The Question Time exchange occurred when Jones described visiting Dover and seeing “dinghies put together by these organised criminal gangs” before stating that “the majority of the people in these boats are children, babies and women.”
Reform UK’s Zia Yusuf immediately challenged this claim, asserting that more than 90% of Channel crossings involve adult men.
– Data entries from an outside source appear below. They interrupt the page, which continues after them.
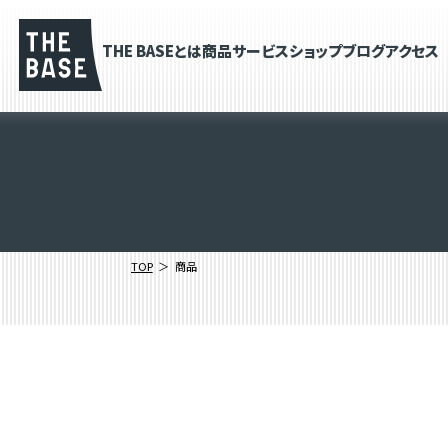
THE BASEとは
商品
サービス
ショップブログ
アクセス
TOP
商品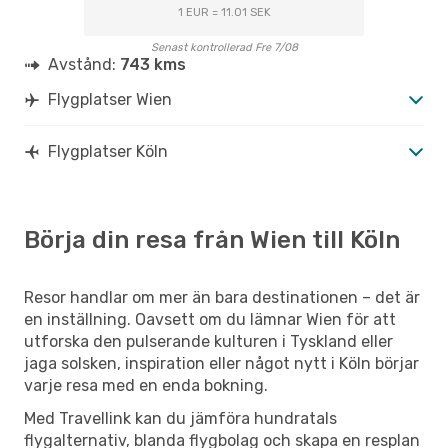
1 EUR = 11.01 SEK
Senast kontrollerad Fre 7/08
Avstånd:
743 kms
Flygplatser Wien
Flygplatser Köln
Börja din resa från Wien till Köln
Resor handlar om mer än bara destinationen – det är
en inställning. Oavsett om du lämnar Wien för att
utforska den pulserande kulturen i Tyskland eller
jaga solsken, inspiration eller något nytt i Köln börjar
varje resa med en enda bokning.
Med Travellink kan du jämföra hundratals
flygalternativ, blanda flygbolag och skapa en resplan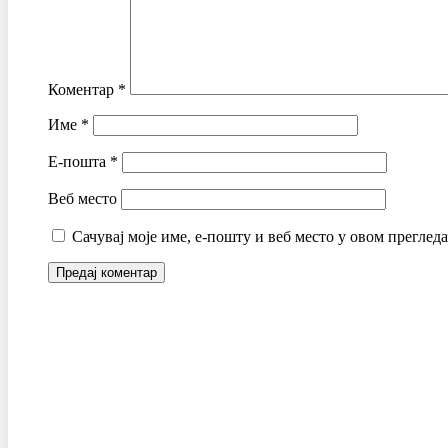
Коментар
*
Име
*
Е-пошта
*
Веб место
Сачувај моје име, е-пошту и веб место у овом преглед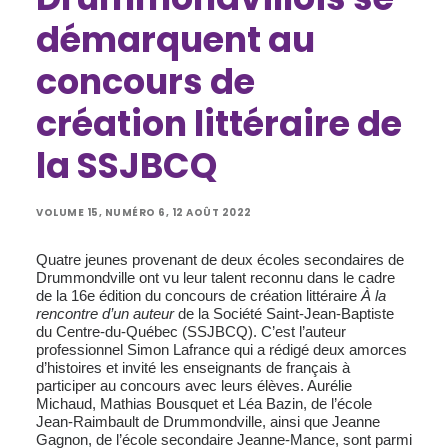
démarquent au
concours de
création littéraire de
la SSJBCQ
VOLUME 15, NUMÉRO 6, 12 AOÛT 2022
Quatre jeunes provenant de deux écoles secondaires de
Drummondville ont vu leur talent reconnu dans le cadre
de la 16e édition du concours de création littéraire
À la
rencontre d’un auteur
de la Société Saint-Jean-Baptiste
du Centre-du-Québec (SSJBCQ). C’est l’auteur
professionnel Simon Lafrance qui a rédigé deux amorces
d’histoires et invité les enseignants de français à
participer au concours avec leurs élèves. Aurélie
Michaud, Mathias Bousquet et Léa Bazin, de l’école
Jean-Raimbault de Drummondville, ainsi que Jeanne
Gagnon, de l’école secondaire Jeanne-Mance, sont parmi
When Jones disputed this figure, saying “that’s not true,” presenter Fiona Bruce pressed him to clarify his position.
Home Office figures show that 81 per cent of small boat arrivals in the first three months of 2025 were adult men, with 76 per cent recorded as adult male throughout 2024.
Conservative leader Kemi Badenoch called for Jones to apologise, stating: “We’re not going to have any trust in the government or politicians if people can’t believe what it is they are saying.”
Despite the controversy, Jones reaffirmed the government’s commitment to tackling Channel crossings through increased border security funding.
“It’s right the Government continues to get on with funding the Border Security Command, we put record amounts of funding in the spending review this week to be able to tackle these criminal gangs and we’re going to get control of our border and get these numbers down,” he told GB News.
When pressed on the credibility of these pledges given continuing high numbers of crossings, Jones admitted “it is a problem.”
“That’s why we’re putting more money into the Border Security Command, why we’re putting more effort into working with the French and other counterparts in Europe to be able to tackle what are pan-European networks of organised criminal gangs,” he said.